His father was Eugene Pownall, the son of Samuel Pownall. Harry's father and grandfather both owned horses. Harry attended Commercial High School in Brooklyn. He quit school in 1918 to train and race trotters. When his father died in 1926, the family relocated to Mineola, New York on Old Country Road.

==Career==
At age 16, he made his driving debut at Riverhead, New York, driving Billy Bunker for trainer Allie Cornwell.

He maintained a public stable for several years, keeping horses for David Dows, Dows' son-in-law Cornelius Bliss Jr., the Reynolds family, and the Robins family. At the time, he served as the secretary of the now-defunct Nassau Driving Club of Mineola. In September 1936, he drove all three winners at the Mineola Fair harness program: Mack Yerks, Hal Bee Laurel, and Joy Lincoln.

===Arden Homestead Stable===
The Brooklyn native went to work for E. Roland Harriman of Arden, New York. He became associated with Arden Homestead Stable of Goshen in 1937, first as assistant trainer to William K. Dickerson.

Pownall annually placed among the top drivers on the Grand Circuit. He placed second in Grand Circuit points in 1939 and third in 1940, a year when Arden Homestead was third in money won among stables. That year at Goshen, New York, he drove Florimel and won the third leg of the E. H. Harriman Cup.
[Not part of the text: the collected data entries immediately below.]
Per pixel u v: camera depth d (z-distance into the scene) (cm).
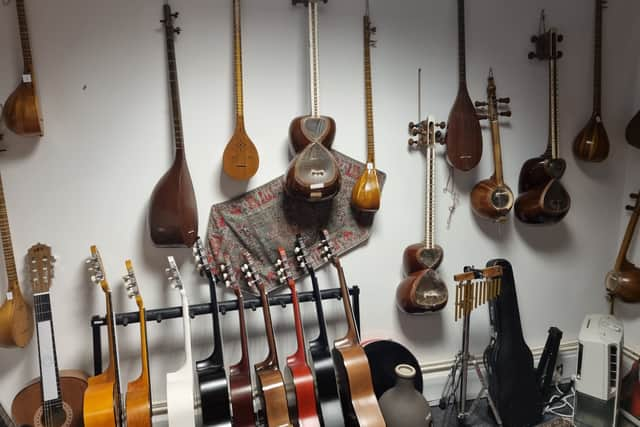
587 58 238
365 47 208
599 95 233
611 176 254
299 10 201
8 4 172
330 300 222
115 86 186
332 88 209
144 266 197
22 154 180
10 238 176
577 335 261
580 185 250
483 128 230
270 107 203
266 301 192
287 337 218
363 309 227
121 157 190
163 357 204
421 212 229
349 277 223
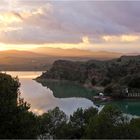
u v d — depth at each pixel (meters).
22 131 44.75
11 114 46.06
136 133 51.47
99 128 52.59
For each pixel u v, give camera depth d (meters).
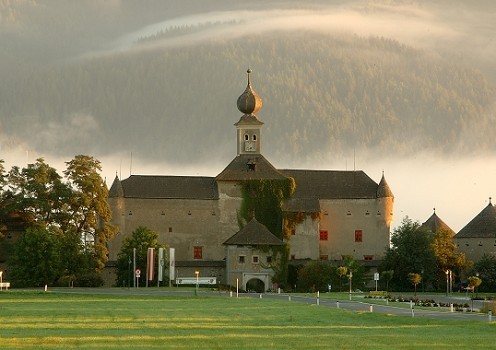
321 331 102.75
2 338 90.38
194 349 83.69
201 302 163.38
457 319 123.56
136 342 88.44
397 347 87.06
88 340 89.62
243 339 92.56
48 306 147.50
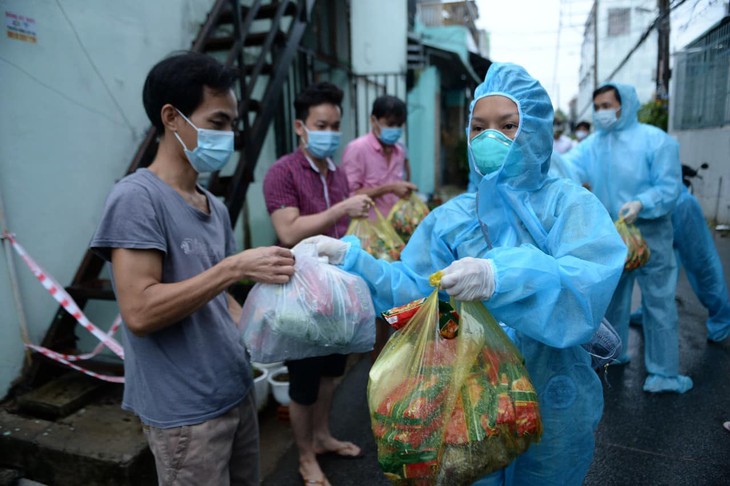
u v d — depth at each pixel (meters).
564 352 1.42
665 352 3.21
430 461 1.17
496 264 1.19
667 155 3.16
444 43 9.78
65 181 2.96
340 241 1.59
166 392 1.49
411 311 1.33
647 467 2.46
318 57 6.50
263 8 4.27
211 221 1.65
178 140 1.53
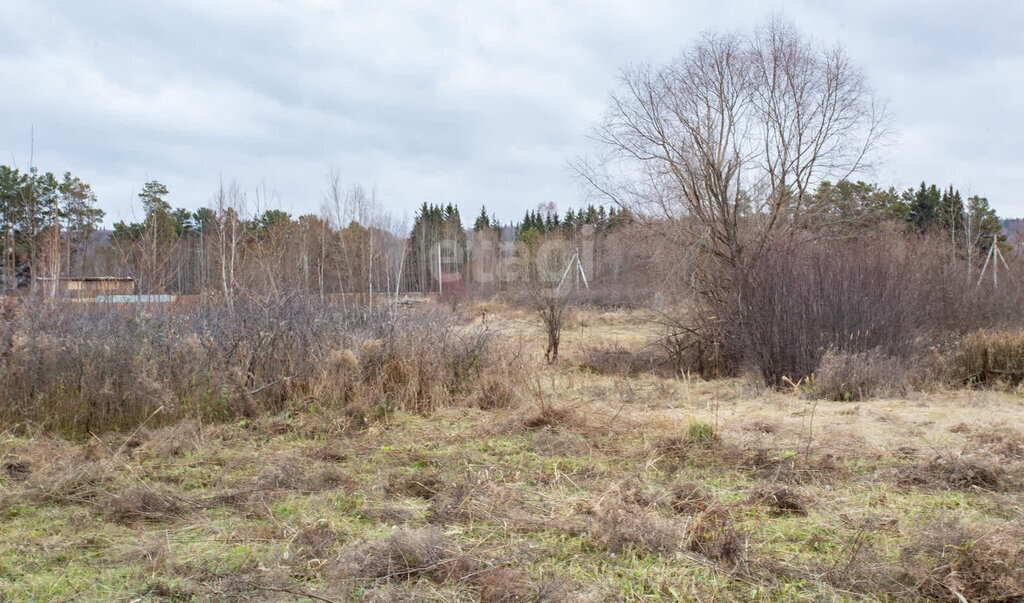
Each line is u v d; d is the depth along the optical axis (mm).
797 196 18141
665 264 18391
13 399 8281
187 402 8820
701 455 7125
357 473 6594
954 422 9008
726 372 15938
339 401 9633
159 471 6516
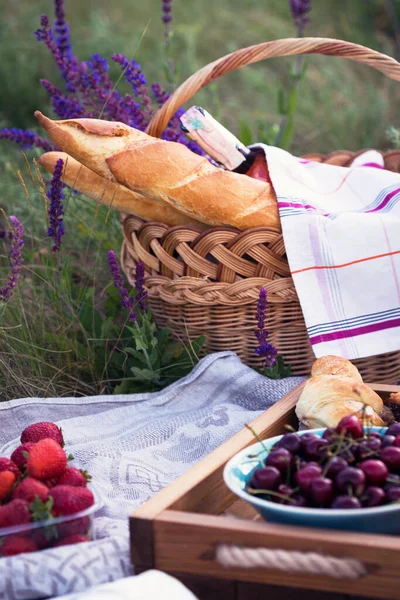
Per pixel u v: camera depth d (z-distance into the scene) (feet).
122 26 17.16
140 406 5.73
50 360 6.64
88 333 6.76
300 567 3.17
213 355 5.95
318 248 5.68
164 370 6.34
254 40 17.12
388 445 3.67
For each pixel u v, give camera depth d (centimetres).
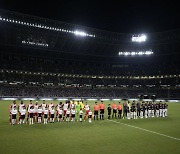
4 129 2041
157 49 8119
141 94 8294
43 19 6300
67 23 6675
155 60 8888
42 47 7281
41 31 6312
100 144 1598
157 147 1560
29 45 7062
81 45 7656
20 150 1398
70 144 1574
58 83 7831
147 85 8506
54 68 8150
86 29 7062
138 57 8625
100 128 2227
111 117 3103
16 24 5881
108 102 6481
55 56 8238
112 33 7675
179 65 8525
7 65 7331
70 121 2609
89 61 8981
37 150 1406
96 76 8612
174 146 1595
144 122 2705
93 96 7825
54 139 1703
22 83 7231
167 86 8212
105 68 9081
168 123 2644
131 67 9156
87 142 1644
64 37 6900
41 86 7494
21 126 2209
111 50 8300
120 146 1561
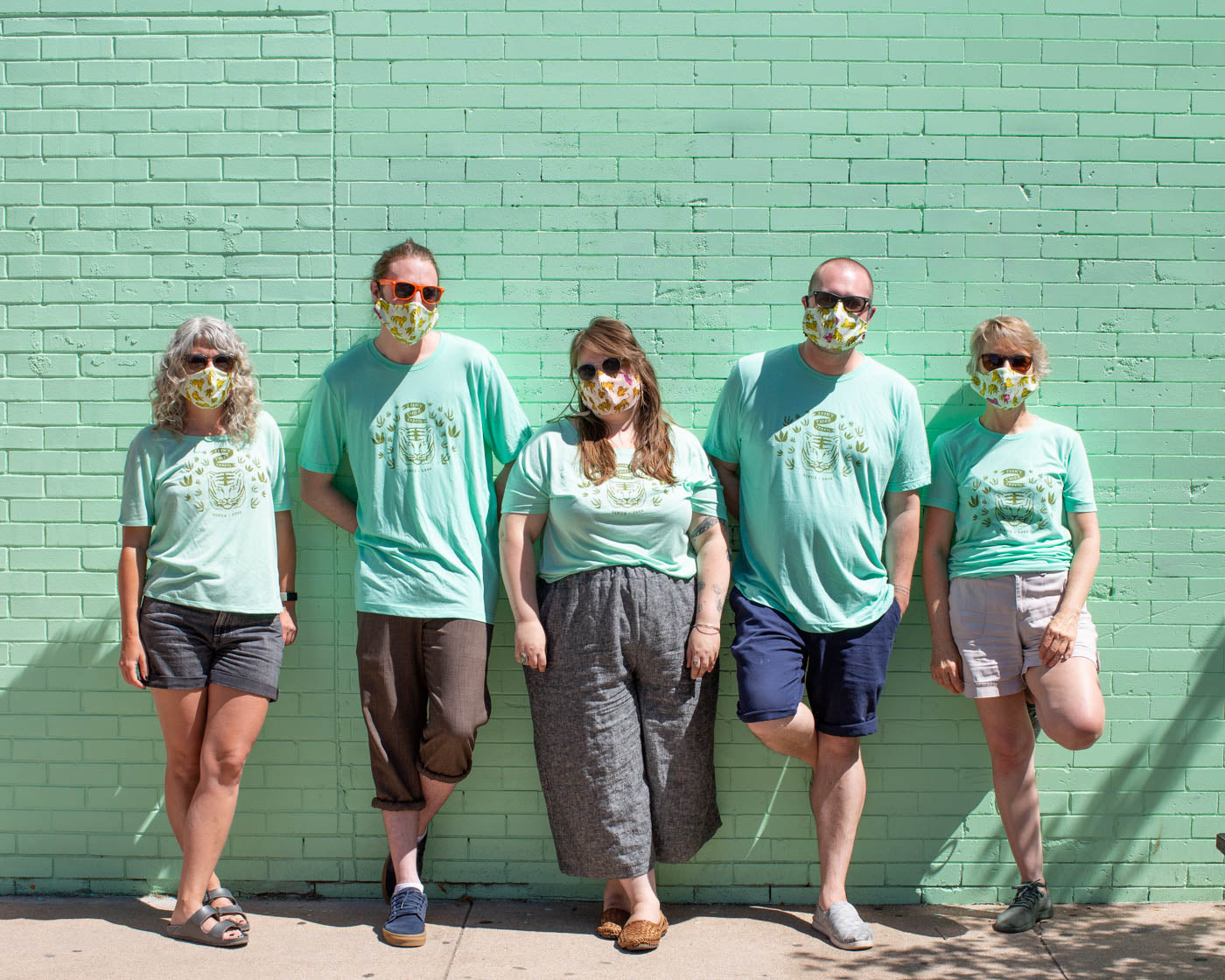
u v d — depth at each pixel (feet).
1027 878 11.53
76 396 12.25
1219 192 12.16
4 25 12.16
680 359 12.17
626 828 10.64
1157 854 12.17
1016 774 11.51
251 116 12.14
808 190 12.12
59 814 12.21
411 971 10.11
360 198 12.15
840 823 11.21
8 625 12.25
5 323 12.25
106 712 12.19
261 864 12.14
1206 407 12.23
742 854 12.09
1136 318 12.21
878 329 12.20
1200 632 12.21
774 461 11.19
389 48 12.09
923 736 12.14
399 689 11.12
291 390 12.19
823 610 11.08
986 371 11.32
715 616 10.82
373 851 12.11
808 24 12.05
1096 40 12.11
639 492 10.73
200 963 10.24
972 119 12.12
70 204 12.21
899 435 11.33
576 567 10.84
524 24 12.05
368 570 11.23
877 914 11.79
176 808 11.18
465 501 11.35
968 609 11.38
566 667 10.78
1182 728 12.20
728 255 12.14
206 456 10.92
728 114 12.08
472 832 12.07
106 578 12.25
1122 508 12.23
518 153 12.10
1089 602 12.24
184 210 12.19
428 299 10.94
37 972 10.02
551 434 11.05
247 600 10.89
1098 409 12.25
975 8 12.07
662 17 12.04
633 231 12.13
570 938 10.93
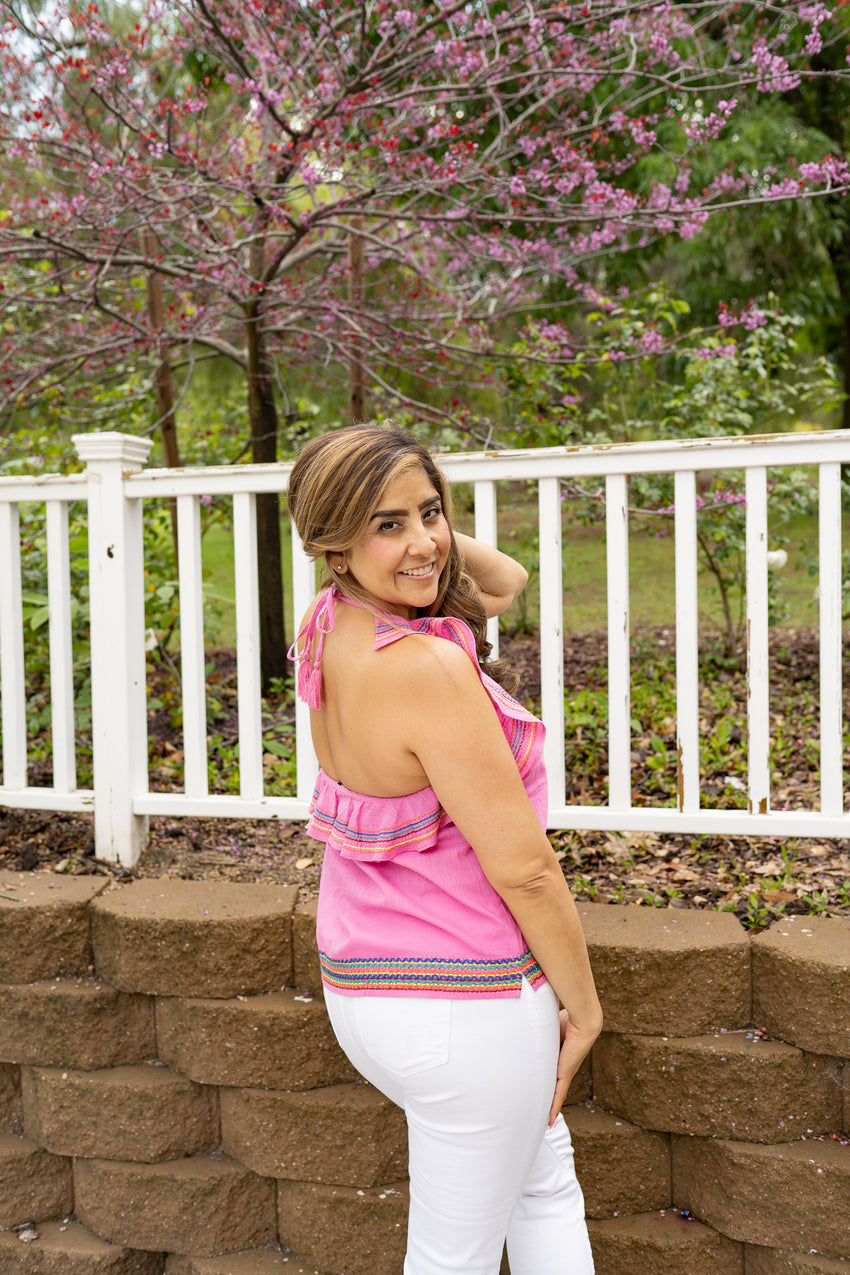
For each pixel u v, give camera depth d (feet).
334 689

He also won the Walnut Hall Cup with Spud Hanover. He won the Coaching Club Trotting Oaks for three-year-old fillies in 1941 with Florimel and in 1945 with Beatrice Hanover.

He began training Titan Hanover in 1943. During the 1944 season, he notably campaigned the two-year-old to a world-record mile of 2:00, the first ever for the age group. He captured the 1944 Delaware Gazette, a two-year-old trot at the Delaware County Fairgrounds racetrack, with Titan Hanover. In 1945, Pownall guided Titan Hanover to a win in the Hambletonian Stakes at the DuQuoin State Fairgrounds Racetrack. At age 42, he was among the youngest reinsmen to receive the coveted prize.

Pownall was appointed as the head Arden Homestead trainer-driver in 1947, succeeding W. K. Dickerson.

With Star's Pride, he won his second Delaware Gazette in 1949, and in 1952 Pownall drove him to a 1:57 1/5 mile, setting a world record for trotters. In 1952, he drove Hit Song to victory in the Old Oaken Bucket for three-year-old colts in 2:05.

In the early 1960s, the veteran trainer guided Matastar, a son of Star's Pride, bred and owned by Arden Homestead. He drove Matastar to a world record time of 1:55 4/5 in October 1962 at The Red Mile in Lexington. The mile was the second-fastest ever recorded in harness racing, next to Greyhound's 1:55 4/5 in 1938. The record broke the previous record of 1:57 1/5 set by Matastar's sire, Star's Pride and Pownall in 1952. By 1962, he was the only trainer credited with four trotters achieving 1:58 or faster miles. Along with Matastar, they included Star's Pride (1:57 1/5), Florican (1:57 2/5), and Titan Hanover (1:58).

During the 1963 Hambletonian, Pownall drove Florican to a record-setting first-heat victory over Speedy Scot. The upset surprised the harness racing world and marked the stallion's first loss, though Florican failed to win the next two heats.

In 1967, he tied Tom Berry with his 22nd Hambletonian start, and by 1968, he was called the "dean of Hambletonian drivers" after surpassing Berry in total heats driven. 1969 marked his 50th anniversary in the sulky.

He was succeeded in 1970 by Ralph N. Baldwin as Arden Homestead Stable's head trainer-driver.

==Death==
Pownall died on December 31, 1979, in Honolulu, Hawaii, United States, at 77 years old.